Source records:
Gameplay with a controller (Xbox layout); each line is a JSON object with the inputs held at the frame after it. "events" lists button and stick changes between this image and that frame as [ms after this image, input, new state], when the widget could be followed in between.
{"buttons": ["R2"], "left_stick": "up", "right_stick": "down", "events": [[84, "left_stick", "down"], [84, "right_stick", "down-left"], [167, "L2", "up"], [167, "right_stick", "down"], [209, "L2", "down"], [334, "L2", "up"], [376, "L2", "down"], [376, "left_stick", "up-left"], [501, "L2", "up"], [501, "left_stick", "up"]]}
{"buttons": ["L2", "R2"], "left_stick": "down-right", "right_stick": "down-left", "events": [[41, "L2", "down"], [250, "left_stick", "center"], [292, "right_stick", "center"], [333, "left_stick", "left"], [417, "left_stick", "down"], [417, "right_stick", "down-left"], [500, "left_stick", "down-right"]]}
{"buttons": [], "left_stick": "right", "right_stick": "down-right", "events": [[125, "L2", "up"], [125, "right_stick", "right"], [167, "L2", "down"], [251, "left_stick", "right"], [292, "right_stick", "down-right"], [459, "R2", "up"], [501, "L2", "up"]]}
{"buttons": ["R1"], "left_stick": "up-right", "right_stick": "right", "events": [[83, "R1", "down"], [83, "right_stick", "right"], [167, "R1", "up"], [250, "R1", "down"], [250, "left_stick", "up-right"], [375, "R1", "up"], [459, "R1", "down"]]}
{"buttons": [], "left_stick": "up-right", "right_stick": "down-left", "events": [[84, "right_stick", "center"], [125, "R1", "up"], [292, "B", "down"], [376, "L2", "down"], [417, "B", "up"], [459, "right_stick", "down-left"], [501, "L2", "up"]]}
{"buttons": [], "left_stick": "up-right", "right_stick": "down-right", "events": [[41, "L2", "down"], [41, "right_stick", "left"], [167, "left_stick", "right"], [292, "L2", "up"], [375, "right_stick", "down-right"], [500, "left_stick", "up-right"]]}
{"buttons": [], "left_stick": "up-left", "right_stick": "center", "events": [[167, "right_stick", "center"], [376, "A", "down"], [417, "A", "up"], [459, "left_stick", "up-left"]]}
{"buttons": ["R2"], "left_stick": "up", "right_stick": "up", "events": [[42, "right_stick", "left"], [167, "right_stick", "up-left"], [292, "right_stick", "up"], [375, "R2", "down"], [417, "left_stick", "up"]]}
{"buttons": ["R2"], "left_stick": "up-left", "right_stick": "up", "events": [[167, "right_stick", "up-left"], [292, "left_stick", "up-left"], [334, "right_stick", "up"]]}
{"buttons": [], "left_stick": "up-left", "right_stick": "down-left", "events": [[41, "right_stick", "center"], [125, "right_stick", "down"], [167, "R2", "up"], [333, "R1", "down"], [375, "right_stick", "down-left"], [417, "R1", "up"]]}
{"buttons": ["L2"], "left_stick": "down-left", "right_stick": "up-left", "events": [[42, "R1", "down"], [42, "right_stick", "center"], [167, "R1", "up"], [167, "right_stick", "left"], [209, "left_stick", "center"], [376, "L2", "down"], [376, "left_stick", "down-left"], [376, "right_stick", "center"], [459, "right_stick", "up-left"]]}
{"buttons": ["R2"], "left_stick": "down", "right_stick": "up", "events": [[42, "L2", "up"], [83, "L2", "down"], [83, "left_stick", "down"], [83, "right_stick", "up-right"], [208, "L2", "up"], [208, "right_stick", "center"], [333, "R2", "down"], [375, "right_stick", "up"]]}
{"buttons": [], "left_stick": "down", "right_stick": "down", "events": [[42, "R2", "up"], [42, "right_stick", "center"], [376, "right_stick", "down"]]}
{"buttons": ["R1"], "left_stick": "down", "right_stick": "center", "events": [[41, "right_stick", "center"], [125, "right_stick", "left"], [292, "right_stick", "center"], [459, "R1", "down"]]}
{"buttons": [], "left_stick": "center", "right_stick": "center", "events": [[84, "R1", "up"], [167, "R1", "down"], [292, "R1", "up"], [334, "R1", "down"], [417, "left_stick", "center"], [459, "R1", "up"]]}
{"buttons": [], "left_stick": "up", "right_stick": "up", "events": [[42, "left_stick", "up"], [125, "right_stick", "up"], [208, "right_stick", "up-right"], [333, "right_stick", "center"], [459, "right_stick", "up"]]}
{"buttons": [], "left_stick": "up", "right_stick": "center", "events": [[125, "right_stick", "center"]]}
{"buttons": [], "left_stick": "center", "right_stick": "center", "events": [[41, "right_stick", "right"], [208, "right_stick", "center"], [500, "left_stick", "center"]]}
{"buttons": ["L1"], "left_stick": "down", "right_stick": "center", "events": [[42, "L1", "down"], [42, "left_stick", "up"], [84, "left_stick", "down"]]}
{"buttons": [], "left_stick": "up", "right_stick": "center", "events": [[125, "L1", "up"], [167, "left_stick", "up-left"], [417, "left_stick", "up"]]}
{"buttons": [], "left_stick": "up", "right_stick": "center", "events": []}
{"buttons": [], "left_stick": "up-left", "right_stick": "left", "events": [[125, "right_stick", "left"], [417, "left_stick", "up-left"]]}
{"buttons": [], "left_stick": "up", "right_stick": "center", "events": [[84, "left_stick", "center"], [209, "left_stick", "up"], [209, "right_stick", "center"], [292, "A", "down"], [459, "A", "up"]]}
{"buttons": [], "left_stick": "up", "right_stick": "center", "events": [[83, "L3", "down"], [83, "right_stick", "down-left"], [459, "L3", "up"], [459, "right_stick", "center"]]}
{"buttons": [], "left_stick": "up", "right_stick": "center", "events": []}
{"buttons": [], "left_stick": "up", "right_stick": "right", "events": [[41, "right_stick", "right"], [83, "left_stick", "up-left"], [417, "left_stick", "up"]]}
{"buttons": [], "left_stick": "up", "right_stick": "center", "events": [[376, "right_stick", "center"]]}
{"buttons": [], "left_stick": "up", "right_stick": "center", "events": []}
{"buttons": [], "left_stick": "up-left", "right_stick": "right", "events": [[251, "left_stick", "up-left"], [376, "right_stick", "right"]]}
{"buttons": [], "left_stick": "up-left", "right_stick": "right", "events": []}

What the task asks:
Retype all of the records above without a single alteration.

Task result:
Gameplay with a controller (Xbox layout); each line is a JSON object with the inputs held at the frame after it. "events" lists button and stick changes between this image and that frame as [ms after this image, input, new state], when the widget could be followed in between.
{"buttons": ["R2"], "left_stick": "up", "right_stick": "down", "events": [[84, "left_stick", "down"], [84, "right_stick", "down-left"], [167, "L2", "up"], [167, "right_stick", "down"], [209, "L2", "down"], [334, "L2", "up"], [376, "L2", "down"], [376, "left_stick", "up-left"], [501, "L2", "up"], [501, "left_stick", "up"]]}
{"buttons": ["L2", "R2"], "left_stick": "down-right", "right_stick": "down-left", "events": [[41, "L2", "down"], [250, "left_stick", "center"], [292, "right_stick", "center"], [333, "left_stick", "left"], [417, "left_stick", "down"], [417, "right_stick", "down-left"], [500, "left_stick", "down-right"]]}
{"buttons": [], "left_stick": "right", "right_stick": "down-right", "events": [[125, "L2", "up"], [125, "right_stick", "right"], [167, "L2", "down"], [251, "left_stick", "right"], [292, "right_stick", "down-right"], [459, "R2", "up"], [501, "L2", "up"]]}
{"buttons": ["R1"], "left_stick": "up-right", "right_stick": "right", "events": [[83, "R1", "down"], [83, "right_stick", "right"], [167, "R1", "up"], [250, "R1", "down"], [250, "left_stick", "up-right"], [375, "R1", "up"], [459, "R1", "down"]]}
{"buttons": [], "left_stick": "up-right", "right_stick": "down-left", "events": [[84, "right_stick", "center"], [125, "R1", "up"], [292, "B", "down"], [376, "L2", "down"], [417, "B", "up"], [459, "right_stick", "down-left"], [501, "L2", "up"]]}
{"buttons": [], "left_stick": "up-right", "right_stick": "down-right", "events": [[41, "L2", "down"], [41, "right_stick", "left"], [167, "left_stick", "right"], [292, "L2", "up"], [375, "right_stick", "down-right"], [500, "left_stick", "up-right"]]}
{"buttons": [], "left_stick": "up-left", "right_stick": "center", "events": [[167, "right_stick", "center"], [376, "A", "down"], [417, "A", "up"], [459, "left_stick", "up-left"]]}
{"buttons": ["R2"], "left_stick": "up", "right_stick": "up", "events": [[42, "right_stick", "left"], [167, "right_stick", "up-left"], [292, "right_stick", "up"], [375, "R2", "down"], [417, "left_stick", "up"]]}
{"buttons": ["R2"], "left_stick": "up-left", "right_stick": "up", "events": [[167, "right_stick", "up-left"], [292, "left_stick", "up-left"], [334, "right_stick", "up"]]}
{"buttons": [], "left_stick": "up-left", "right_stick": "down-left", "events": [[41, "right_stick", "center"], [125, "right_stick", "down"], [167, "R2", "up"], [333, "R1", "down"], [375, "right_stick", "down-left"], [417, "R1", "up"]]}
{"buttons": ["L2"], "left_stick": "down-left", "right_stick": "up-left", "events": [[42, "R1", "down"], [42, "right_stick", "center"], [167, "R1", "up"], [167, "right_stick", "left"], [209, "left_stick", "center"], [376, "L2", "down"], [376, "left_stick", "down-left"], [376, "right_stick", "center"], [459, "right_stick", "up-left"]]}
{"buttons": ["R2"], "left_stick": "down", "right_stick": "up", "events": [[42, "L2", "up"], [83, "L2", "down"], [83, "left_stick", "down"], [83, "right_stick", "up-right"], [208, "L2", "up"], [208, "right_stick", "center"], [333, "R2", "down"], [375, "right_stick", "up"]]}
{"buttons": [], "left_stick": "down", "right_stick": "down", "events": [[42, "R2", "up"], [42, "right_stick", "center"], [376, "right_stick", "down"]]}
{"buttons": ["R1"], "left_stick": "down", "right_stick": "center", "events": [[41, "right_stick", "center"], [125, "right_stick", "left"], [292, "right_stick", "center"], [459, "R1", "down"]]}
{"buttons": [], "left_stick": "center", "right_stick": "center", "events": [[84, "R1", "up"], [167, "R1", "down"], [292, "R1", "up"], [334, "R1", "down"], [417, "left_stick", "center"], [459, "R1", "up"]]}
{"buttons": [], "left_stick": "up", "right_stick": "up", "events": [[42, "left_stick", "up"], [125, "right_stick", "up"], [208, "right_stick", "up-right"], [333, "right_stick", "center"], [459, "right_stick", "up"]]}
{"buttons": [], "left_stick": "up", "right_stick": "center", "events": [[125, "right_stick", "center"]]}
{"buttons": [], "left_stick": "center", "right_stick": "center", "events": [[41, "right_stick", "right"], [208, "right_stick", "center"], [500, "left_stick", "center"]]}
{"buttons": ["L1"], "left_stick": "down", "right_stick": "center", "events": [[42, "L1", "down"], [42, "left_stick", "up"], [84, "left_stick", "down"]]}
{"buttons": [], "left_stick": "up", "right_stick": "center", "events": [[125, "L1", "up"], [167, "left_stick", "up-left"], [417, "left_stick", "up"]]}
{"buttons": [], "left_stick": "up", "right_stick": "center", "events": []}
{"buttons": [], "left_stick": "up-left", "right_stick": "left", "events": [[125, "right_stick", "left"], [417, "left_stick", "up-left"]]}
{"buttons": [], "left_stick": "up", "right_stick": "center", "events": [[84, "left_stick", "center"], [209, "left_stick", "up"], [209, "right_stick", "center"], [292, "A", "down"], [459, "A", "up"]]}
{"buttons": [], "left_stick": "up", "right_stick": "center", "events": [[83, "L3", "down"], [83, "right_stick", "down-left"], [459, "L3", "up"], [459, "right_stick", "center"]]}
{"buttons": [], "left_stick": "up", "right_stick": "center", "events": []}
{"buttons": [], "left_stick": "up", "right_stick": "right", "events": [[41, "right_stick", "right"], [83, "left_stick", "up-left"], [417, "left_stick", "up"]]}
{"buttons": [], "left_stick": "up", "right_stick": "center", "events": [[376, "right_stick", "center"]]}
{"buttons": [], "left_stick": "up", "right_stick": "center", "events": []}
{"buttons": [], "left_stick": "up-left", "right_stick": "right", "events": [[251, "left_stick", "up-left"], [376, "right_stick", "right"]]}
{"buttons": [], "left_stick": "up-left", "right_stick": "right", "events": []}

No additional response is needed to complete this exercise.